Jesus was being judged by the unrighteous. The sad fact is that the latter always persecutes the former. It’s why Cain killed Abel. The link between truth and righteousness and between falsehood and unrighteousness is demonstrated by a number of examples in the New Testament:

“And for this cause God shall send them strong delusion, that they should believe a lie: That they all might be damned who believed not the truth, but had pleasure in unrighteousness.” 2 Thessalonians 2:11–12

“For the wrath of God is revealed from heaven against all ungodliness and unrighteousness of men, who hold the truth in unrighteousness;” Romans 1:18

“Who will render to every man according to his deeds: To them who by patient continuance in well doing seek for glory and honour and immortality, eternal life: But unto them that are contentious, and do not obey the truth, but obey unrighteousness, indignation and wrath,” Romans 2:6–8

“Doth not behave itself unseemly, seeketh not her own, is not easily provoked, thinketh no evil; Rejoiceth not in iniquity, but rejoiceth in the truth;” 1 Corinthians 13:5–6

The question Pontius Pilate asked centuries ago needs to be rephrased in order to be completely accurate. The Roman governor’s remark “What is truth?” overlooks the fact that many things can have truth, but only one thing can actually be the Truth. Truth must originate from somewhere.

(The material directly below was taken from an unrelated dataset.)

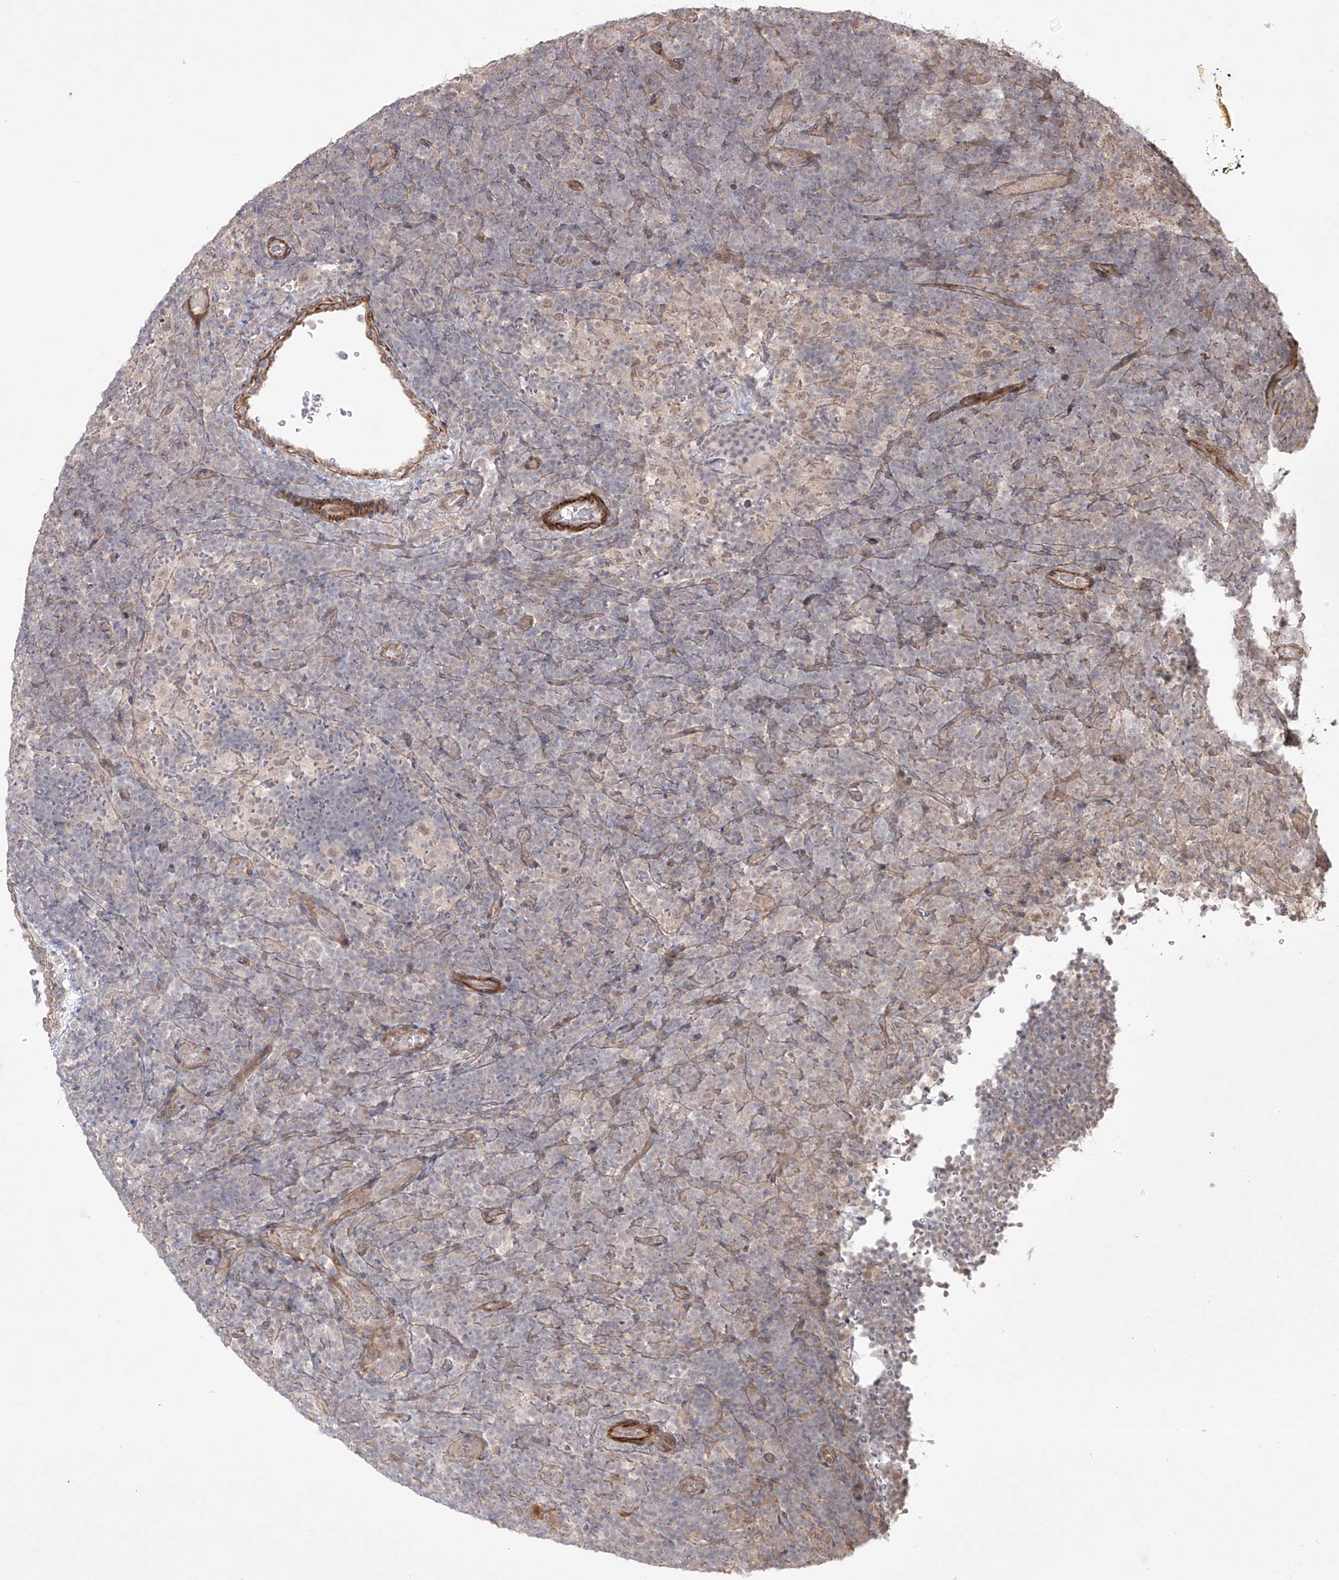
{"staining": {"intensity": "weak", "quantity": "<25%", "location": "nuclear"}, "tissue": "lymphoma", "cell_type": "Tumor cells", "image_type": "cancer", "snomed": [{"axis": "morphology", "description": "Hodgkin's disease, NOS"}, {"axis": "topography", "description": "Lymph node"}], "caption": "Tumor cells are negative for protein expression in human Hodgkin's disease.", "gene": "KDM1B", "patient": {"sex": "female", "age": 57}}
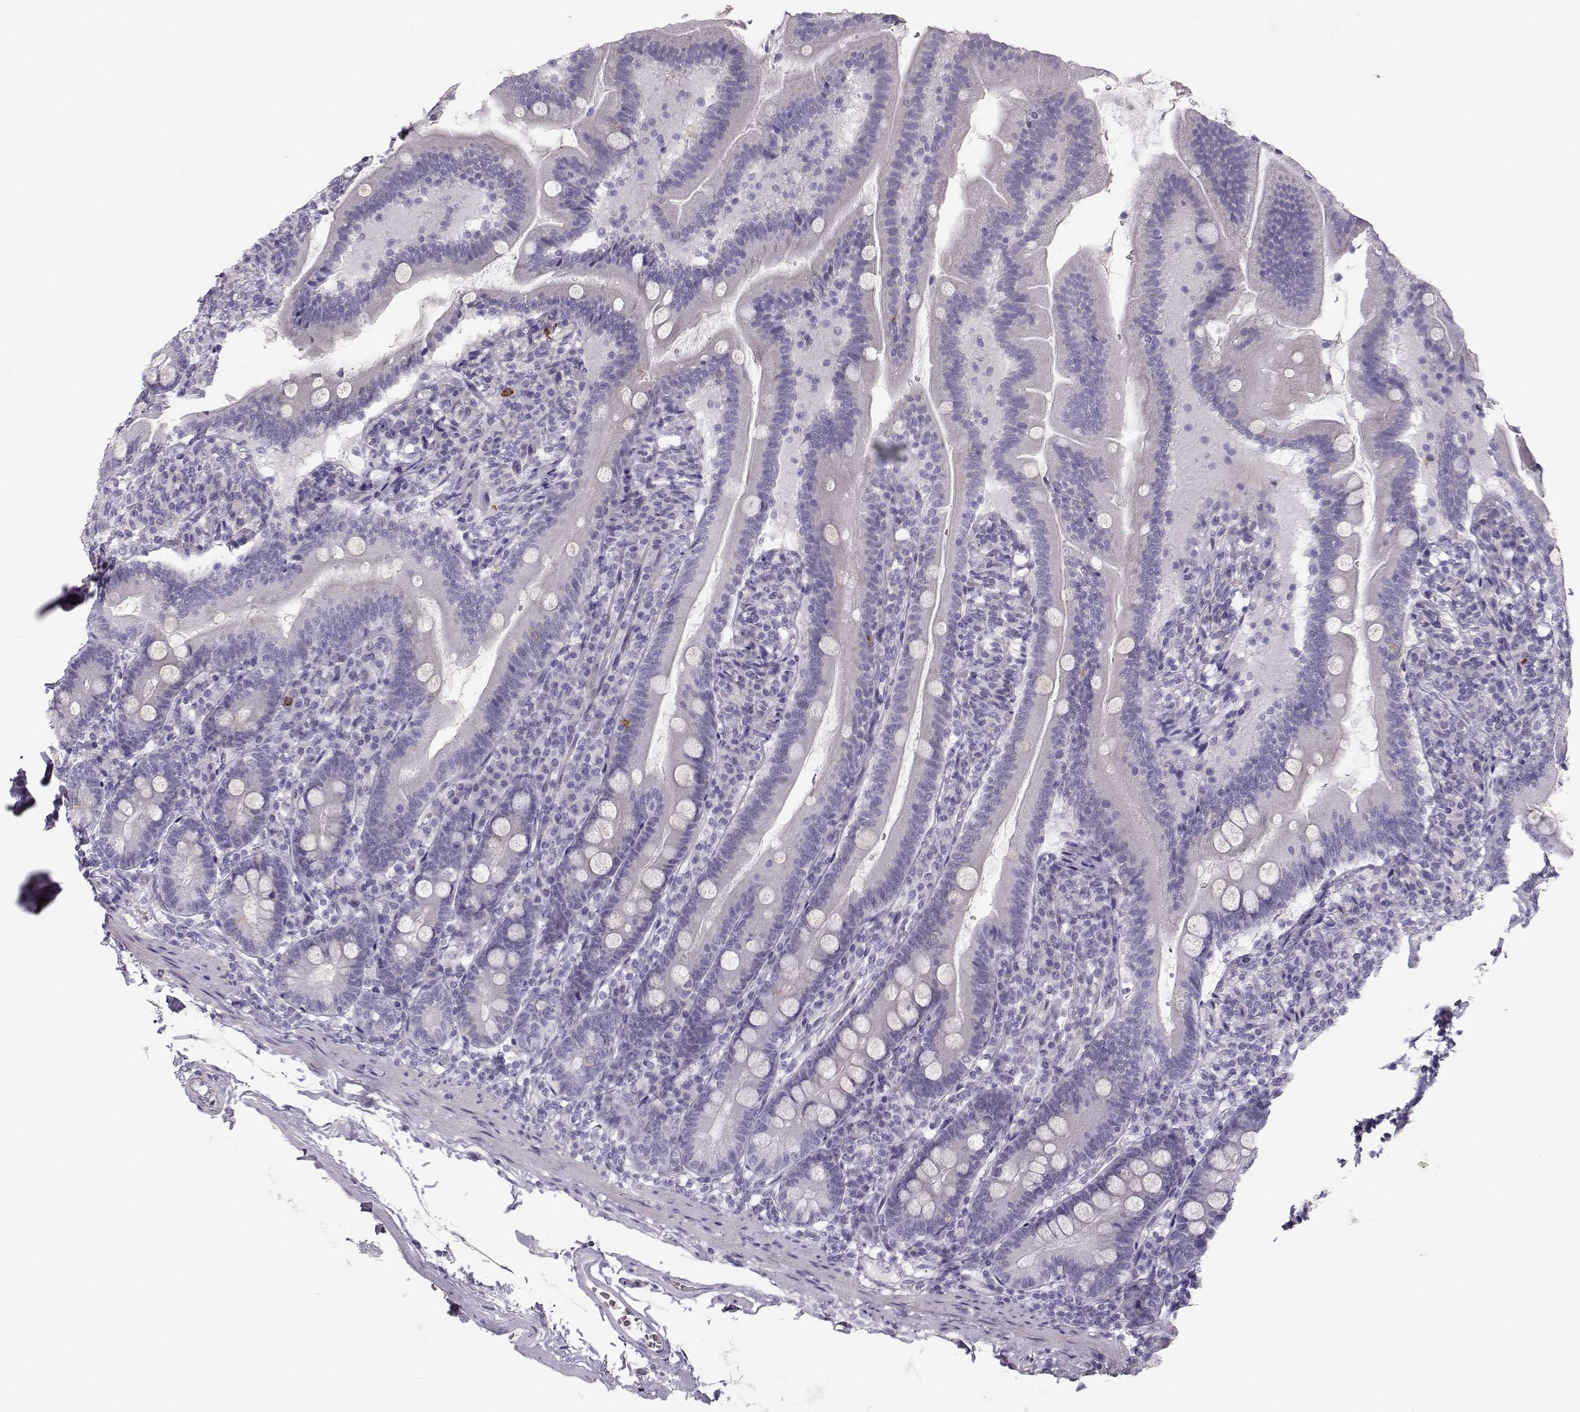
{"staining": {"intensity": "weak", "quantity": "25%-75%", "location": "cytoplasmic/membranous"}, "tissue": "duodenum", "cell_type": "Glandular cells", "image_type": "normal", "snomed": [{"axis": "morphology", "description": "Normal tissue, NOS"}, {"axis": "topography", "description": "Duodenum"}], "caption": "Immunohistochemistry of unremarkable duodenum displays low levels of weak cytoplasmic/membranous staining in approximately 25%-75% of glandular cells. (Brightfield microscopy of DAB IHC at high magnification).", "gene": "CASR", "patient": {"sex": "female", "age": 67}}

The stark reality is that Pilate was looking directly at the Origin of all Truth on that early morning two thousand years ago. Not long before being arrested and brought to the governor, Jesus had made the simple statement “I am the truth” (John 14:6). How could a mere man be the truth? He couldn’t be, unless He was more than a man, which is actually what He claimed to be. The fact is, Jesus’ claim was validated when He rose from the dead (Romans 1:4).

Pilate never came to knowledge of the truth. Eusebius, the historian and Bishop of Caesarea, records the fact that Pilate ultimately committed suicide sometime during the reign of the emperor Caligula— a reminder for everyone that ignoring the truth always leads to undesired consequences.